Data records
________
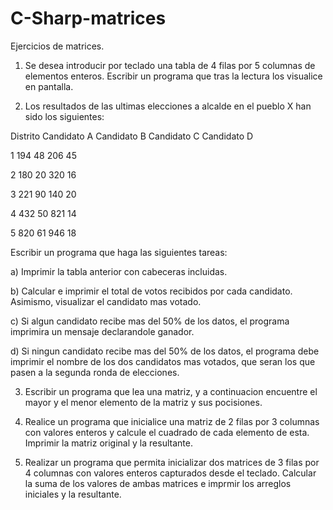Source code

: # C-Sharp-matrices
Ejercicios de matrices.

1. Se desea introducir por teclado una tabla de 4 filas por 5 columnas de elementos enteros. Escribir un programa que tras la lectura los visualice en pantalla.

2. Los resultados  de las ultimas elecciones a alcalde en el pueblo X han sido los siguientes:

Distrito Candidato A Candidato B Candidato C Candidato D

1 194 48 206 45

2 180 20 320 16

3 221 90 140 20

4 432 50 821 14

5 820 61 946 18

Escribir un programa que haga las siguientes tareas:

a) Imprimir la tabla anterior con cabeceras incluidas.

b) Calcular e imprimir el total de votos recibidos por cada candidato. Asimismo, visualizar el candidato mas votado.

c) Si algun candidato recibe mas del 50% de los datos, el programa imprimira un mensaje declarandole ganador.

d) Si ningun candidato recibe mas del 50% de los datos, el programa debe imprimir el nombre de los dos candidatos mas votados, que seran los que pasen a la segunda ronda de elecciones.

3. Escribir un programa que lea una matriz, y a continuacion encuentre el mayor y el menor elemento de la matriz y sus pocisiones.

4. Realice un programa que inicialice una matriz de 2 filas por 3 columnas con valores enteros y calcule el cuadrado de cada elemento de esta. Imprimir la matriz original y la resultante.

5. Realizar un programa que permita inicializar dos matrices de 3 filas por 4 columnas con valores enteros capturados desde el teclado. Calcular la suma de los valores de ambas matrices e imprmir los arreglos iniciales y la resultante.

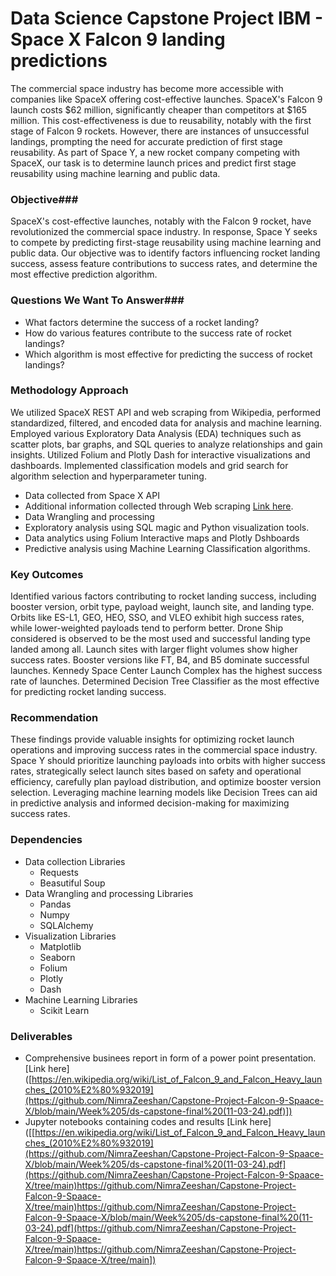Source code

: <h1> Data Science Capstone Project IBM - Space X Falcon 9 landing predictions </h1>


The commercial space industry has become more accessible with companies like SpaceX offering cost-effective launches. SpaceX's Falcon 9 launch costs $62 million, significantly cheaper than competitors at $165 million. This cost-effectiveness is due to reusability, notably with the first stage of Falcon 9 rockets. However, there are instances of unsuccessful landings, prompting the need for accurate prediction of first stage reusability. As part of Space Y, a new rocket company competing with SpaceX, our task is to determine launch prices and predict first stage reusability using machine learning and public data.

### Objective###
SpaceX's cost-effective launches, notably with the Falcon 9 rocket, have revolutionized the commercial space industry. In response, Space Y seeks to compete by predicting first-stage reusability using machine learning and public data. Our objective was to identify factors influencing rocket landing success, assess feature contributions to success rates, and determine the most effective prediction algorithm.

### Questions We Want To Answer###
* What factors determine the success of a rocket landing?
* How do various features contribute to the success rate of rocket landings?
* Which algorithm is most effective for predicting the success of rocket landings?

### Methodology Approach ###
We utilized SpaceX REST API and web scraping from Wikipedia, performed standardized, filtered, and encoded data for analysis and machine learning. Employed various Exploratory Data Analysis (EDA) techniques such as scatter plots, bar graphs, and SQL queries to analyze relationships and gain insights. Utilized Folium and Plotly Dash for interactive visualizations and dashboards. Implemented classification models and grid search for algorithm selection and hyperparameter tuning.

* Data collected from Space X API 
* Additional information collected through Web scraping [Link here](https://en.wikipedia.org/wiki/List_of_Falcon_9_and_Falcon_Heavy_launches_(2010%E2%80%932019)). 
* Data Wrangling and processing
* Exploratory analysis using SQL magic and Python visualization tools.
* Data analytics using Folium Interactive maps and Plotly Dshboards
* Predictive analysis using Machine Learning Classification algorithms.
  
### Key Outcomes ###
Identified various factors contributing to rocket landing success, including booster version, orbit type, payload weight, launch site, and landing type. Orbits like ES-L1, GEO, HEO, SSO, and VLEO exhibit high success rates, while lower-weighted payloads tend to perform better. Drone Ship considered is observed to be the most used and successful landing type landed among all.
Launch sites with larger flight volumes show higher success rates. Booster versions like FT, B4, and B5 dominate successful launches. Kennedy Space Center Launch Complex has the highest success rate of launches.  Determined Decision Tree Classifier as the most effective for predicting rocket landing success.

### Recommendation ###

These findings provide valuable insights for optimizing rocket launch operations and improving success rates in the commercial space industry. Space Y should prioritize launching payloads into orbits with higher success rates, strategically select launch sites based on safety and operational efficiency, carefully plan payload distribution, and optimize booster version selection. Leveraging machine learning models like Decision Trees can aid in predictive analysis and informed decision-making for maximizing success rates.

### Dependencies ###
* Data collection Libraries
    * Requests
    * Beasutiful Soup
* Data Wrangling and processing Libraries
    * Pandas
    * Numpy
    * SQLAlchemy
* Visualization Libraries
    * Matplotlib
    * Seaborn
    * Folium
    * Plotly
    * Dash
* Machine Learning Libraries
    * Scikit Learn

### Deliverables ###
* Comprehensive businees report in form of a power point presentation. [Link here]([https://en.wikipedia.org/wiki/List_of_Falcon_9_and_Falcon_Heavy_launches_(2010%E2%80%932019](https://github.com/NimraZeeshan/Capstone-Project-Falcon-9-Spaace-X/blob/main/Week%205/ds-capstone-final%20(11-03-24).pdf)])
* Jupyter notebooks containing codes and results [Link here]([[https://en.wikipedia.org/wiki/List_of_Falcon_9_and_Falcon_Heavy_launches_(2010%E2%80%932019](https://github.com/NimraZeeshan/Capstone-Project-Falcon-9-Spaace-X/blob/main/Week%205/ds-capstone-final%20(11-03-24).pdf](https://github.com/NimraZeeshan/Capstone-Project-Falcon-9-Spaace-X/tree/main)https://github.com/NimraZeeshan/Capstone-Project-Falcon-9-Spaace-X/tree/main)https://github.com/NimraZeeshan/Capstone-Project-Falcon-9-Spaace-X/blob/main/Week%205/ds-capstone-final%20(11-03-24).pdf](https://github.com/NimraZeeshan/Capstone-Project-Falcon-9-Spaace-X/tree/main)https://github.com/NimraZeeshan/Capstone-Project-Falcon-9-Spaace-X/tree/main]) 
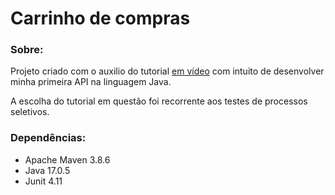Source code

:<h1>Carrinho de compras</h1>

<h3>Sobre:</h3>
<p>Projeto criado com o auxilio do tutorial <a href="https://www.youtube.com/watch?v=zVIowfVcT3M&list=LL&index=2&t=789s">em vídeo</a> com intuito de desenvolver minha primeira API na linguagem Java.</p>
<p>A escolha do tutorial em questão foi recorrente aos testes de processos seletivos.</p>

<h3>Dependências:</h3>

<ul>
    <li>Apache Maven 3.8.6</li>
    <li>Java 17.0.5</li>
    <li>Junit 4.11</li>
</ul>


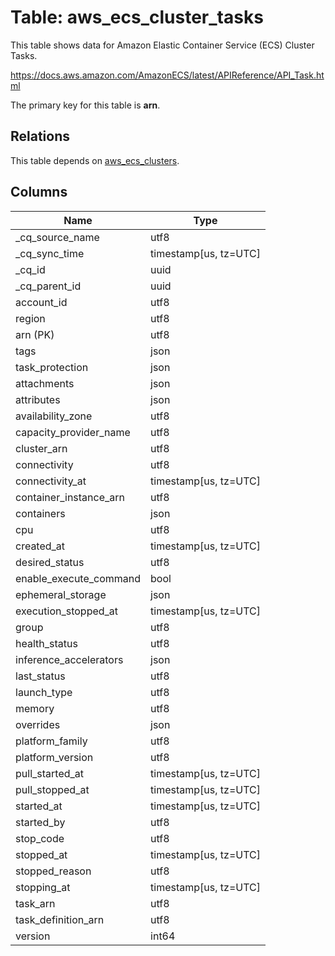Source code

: # Table: aws_ecs_cluster_tasks

This table shows data for Amazon Elastic Container Service (ECS) Cluster Tasks.

https://docs.aws.amazon.com/AmazonECS/latest/APIReference/API_Task.html

The primary key for this table is **arn**.

## Relations

This table depends on [aws_ecs_clusters](aws_ecs_clusters).

## Columns

| Name          | Type          |
| ------------- | ------------- |
|_cq_source_name|utf8|
|_cq_sync_time|timestamp[us, tz=UTC]|
|_cq_id|uuid|
|_cq_parent_id|uuid|
|account_id|utf8|
|region|utf8|
|arn (PK)|utf8|
|tags|json|
|task_protection|json|
|attachments|json|
|attributes|json|
|availability_zone|utf8|
|capacity_provider_name|utf8|
|cluster_arn|utf8|
|connectivity|utf8|
|connectivity_at|timestamp[us, tz=UTC]|
|container_instance_arn|utf8|
|containers|json|
|cpu|utf8|
|created_at|timestamp[us, tz=UTC]|
|desired_status|utf8|
|enable_execute_command|bool|
|ephemeral_storage|json|
|execution_stopped_at|timestamp[us, tz=UTC]|
|group|utf8|
|health_status|utf8|
|inference_accelerators|json|
|last_status|utf8|
|launch_type|utf8|
|memory|utf8|
|overrides|json|
|platform_family|utf8|
|platform_version|utf8|
|pull_started_at|timestamp[us, tz=UTC]|
|pull_stopped_at|timestamp[us, tz=UTC]|
|started_at|timestamp[us, tz=UTC]|
|started_by|utf8|
|stop_code|utf8|
|stopped_at|timestamp[us, tz=UTC]|
|stopped_reason|utf8|
|stopping_at|timestamp[us, tz=UTC]|
|task_arn|utf8|
|task_definition_arn|utf8|
|version|int64|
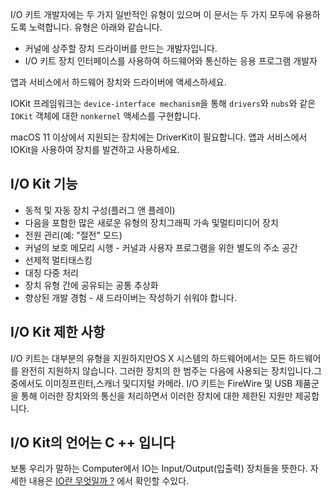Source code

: 
I/O 키트 개발자에는 두 가지 일반적인 유형이 있으며 이 문서는 두 가지 모두에 유용하도록 노력합니다.
유형은 아래와 같습니다.
* 커널에 상주할 장치 드라이버를 만드는 개발자입니다.
* I/O 키트 장치 인터페이스를 사용하여 하드웨어와 통신하는 응용 프로그램 개발자

앱과 서비스에서 하드웨어 장치와 드라이버에 액세스하세요.

IOKit 프레임워크는 `device-interface mechanism`을 통해 `drivers`와 `nubs`와 같은 `IOKit` 객체에 대한 `nonkernel` 액세스를 구현합니다.

macOS 11 이상에서 지원되는 장치에는 DriverKit이 필요합니다.
앱과 서비스에서 IOKit을 사용하여 장치를 발견하고 사용하세요.


## I/O Kit 기능
- 동적 및 자동 장치 구성(플러그 앤 플레이)
- 다음을 포함한 많은 새로운 유형의 장치그래픽 가속 및멀티미디어 장치
- 전원 관리(예: "절전" 모드)
- 커널의 보호 메모리 시행 - 커널과 사용자 프로그램을 위한 별도의 주소 공간
- 선제적 멀티태스킹
- 대칭 다중 처리
- 장치 유형 간에 공유되는 공통 추상화
- 향상된 개발 경험 - 새 드라이버는 작성하기 쉬워야 합니다.


## I/O Kit 제한 사항
I/O 키트는 대부분의 유형을 지원하지만OS X 시스템의 하드웨어에서는 모든 하드웨어를 완전히 지원하지 않습니다. 그러한 장치의 한 범주는 다음에 사용되는 장치입니다.그 중에서도 이미징프린터,스캐너 및디지털 카메라. I/O 키트는 FireWire 및 USB 제품군을 통해 이러한 장치와의 통신을 처리하면서 이러한 장치에 대한 제한된 지원만 제공합니다.

## I/O Kit의 언어는 C ++ 입니다


보통 우리가 말하는 Computer에서 IO는 Input/Output(입출력) 장치들을 뜻한다.
자세한 내용은 [IO란 무엇일까 ?](CS/What_is_IO?) 에서 확인할 수있다.

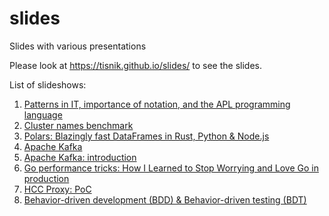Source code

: # slides

Slides with various presentations

Please look at https://tisnik.github.io/slides/ to see the slides.

List of slideshows:

1. [Patterns in IT, importance of notation, and the APL programming language](https://tisnik.github.io/slides/notation_apl.html#/)
2. [Cluster names benchmark](https://tisnik.github.io/slides/cluster_names.html#/)
3. [Polars: Blazingly fast DataFrames in Rust, Python & Node.js](https://tisnik.github.io/slides/polars.html#/)
4. [Apache Kafka](https://tisnik.github.io/slides/kafka.html#/)
5. [Apache Kafka: introduction](https://tisnik.github.io/slides/kafka_introduction.html#/)
6. [Go performance tricks: How I Learned to Stop Worrying and Love Go in production](https://tisnik.github.io/slides/go_performance.html#/)
7. [HCC Proxy: PoC](https://tisnik.github.io/slides/hccp.html#/)
8. [Behavior-driven development (BDD) & Behavior-driven testing (BDT)](https://tisnik.github.io/slides/BDD.html#/)

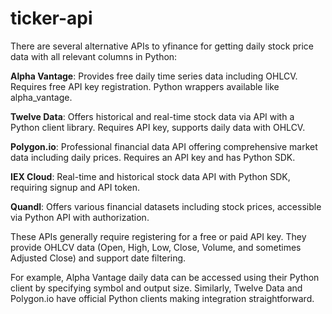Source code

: # ticker-api

There are several alternative APIs to yfinance for getting daily stock price data with all relevant columns in Python:

**Alpha Vantage**: Provides free daily time series data including OHLCV. Requires free API key registration. Python wrappers available like alpha_vantage.

**Twelve Data**: Offers historical and real-time stock data via API with a Python client library. Requires API key, supports daily data with OHLCV.

**Polygon.io**: Professional financial data API offering comprehensive market data including daily prices. Requires an API key and has Python SDK.

**IEX Cloud**: Real-time and historical stock data API with Python SDK, requiring signup and API token.

**Quandl**: Offers various financial datasets including stock prices, accessible via Python API with authorization.

These APIs generally require registering for a free or paid API key. They provide OHLCV data (Open, High, Low, Close, Volume, and sometimes Adjusted Close) and support date filtering.

For example, Alpha Vantage daily data can be accessed using their Python client by specifying symbol and output size. Similarly, Twelve Data and Polygon.io have official Python clients making integration straightforward.

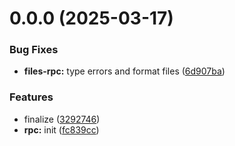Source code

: 

# 0.0.0 (2025-03-17)


### Bug Fixes


* **files-rpc:** type errors and format files ([6d907ba](https://github.com/atls/services/commit/6d907ba87b02fb0fbf08fe04ed0b903ee744038e))

### Features


* finalize ([3292746](https://github.com/atls/services/commit/32927464bf761fdc1f7cbc61b106def6fc18a542))
* **rpc:** init ([fc839cc](https://github.com/atls/services/commit/fc839cc7635215d76153efb53ba747936cffbd4f))


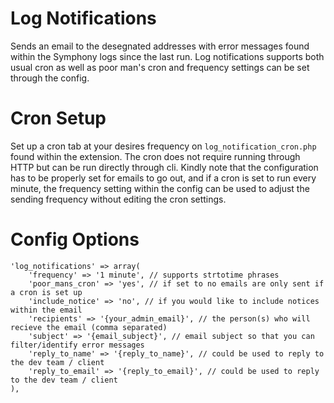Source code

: # Log Notifications

Sends an email to the desegnated addresses with error messages found within the Symphony logs since the last run. Log notifications supports both usual cron as well as poor man's cron and frequency settings can be set through the config.

# Cron Setup

Set up a cron tab at your desires frequency on `log_notification_cron.php` found within the extension. The cron does not require running through HTTP but can be run directly through cli.
Kindly note that the configuration has to be properly set for emails to go out, and if a cron is set to run every minute, the frequency setting within the config can be used to adjust the sending frequency without editing the cron settings.

# Config Options

	'log_notifications' => array(
		'frequency' => '1 minute', // supports strtotime phrases
		'poor_mans_cron' => 'yes', // if set to no emails are only sent if a cron is set up
		'include_notice' => 'no', // if you would like to include notices within the email
		'recipients' => '{your_admin_email}', // the person(s) who will recieve the email (comma separated)
		'subject' => '{email_subject}', // email subject so that you can filter/identify error messages
		'reply_to_name' => '{reply_to_name}', // could be used to reply to the dev team / client
		'reply_to_email' => '{reply_to_email}', // could be used to reply to the dev team / client
	),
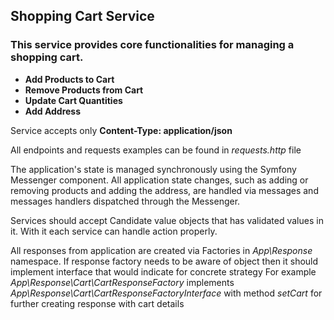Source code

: ## Shopping Cart Service

### This service provides core functionalities for managing a shopping cart.

- **Add Products to Cart**
- **Remove Products from Cart**
- **Update Cart Quantities**
- **Add Address**

Service accepts only **Content-Type: application/json**



All endpoints and requests examples can be found in *requests.http* file

The application's state is managed synchronously using the Symfony Messenger component.
All application state changes, such as adding or removing products and adding the address, are handled via messages and messages handlers dispatched through the Messenger.

Services should accept Candidate value objects that has validated values in it. With it each service can handle action properly.

All responses from application are created via Factories in *App\Response* namespace.
If response factory needs to be aware of object then it should implement interface that would indicate for concrete strategy
For example *App\Response\Cart\CartResponseFactory* implements *App\Response\Cart\CartResponseFactoryInterface* with method *setCart* for further creating response with cart details

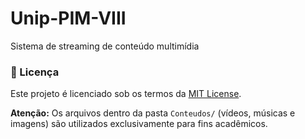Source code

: # Unip-PIM-VIII
Sistema de streaming de conteúdo multimídia


### 📜 Licença

Este projeto é licenciado sob os termos da [MIT License](LICENSE).

**Atenção:** Os arquivos dentro da pasta `Conteudos/` (vídeos, músicas e imagens) são utilizados exclusivamente para fins acadêmicos.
________
YOUR INSTRUCTIONS: Output only an exact transcription of the lines above from the one with "Distrito Candidato A" up to and including the one with "3. Escribir un".

WRITTEN SOLUTION:
Distrito Candidato A Candidato B Candidato C Candidato D

1 194 48 206 45

2 180 20 320 16

3 221 90 140 20

4 432 50 821 14

5 820 61 946 18

Escribir un programa que haga las siguientes tareas:

a) Imprimir la tabla anterior con cabeceras incluidas.

b) Calcular e imprimir el total de votos recibidos por cada candidato. Asimismo, visualizar el candidato mas votado.

c) Si algun candidato recibe mas del 50% de los datos, el programa imprimira un mensaje declarandole ganador.

d) Si ningun candidato recibe mas del 50% de los datos, el programa debe imprimir el nombre de los dos candidatos mas votados, que seran los que pasen a la segunda ronda de elecciones.

3. Escribir un programa que lea una matriz, y a continuacion encuentre el mayor y el menor elemento de la matriz y sus pocisiones.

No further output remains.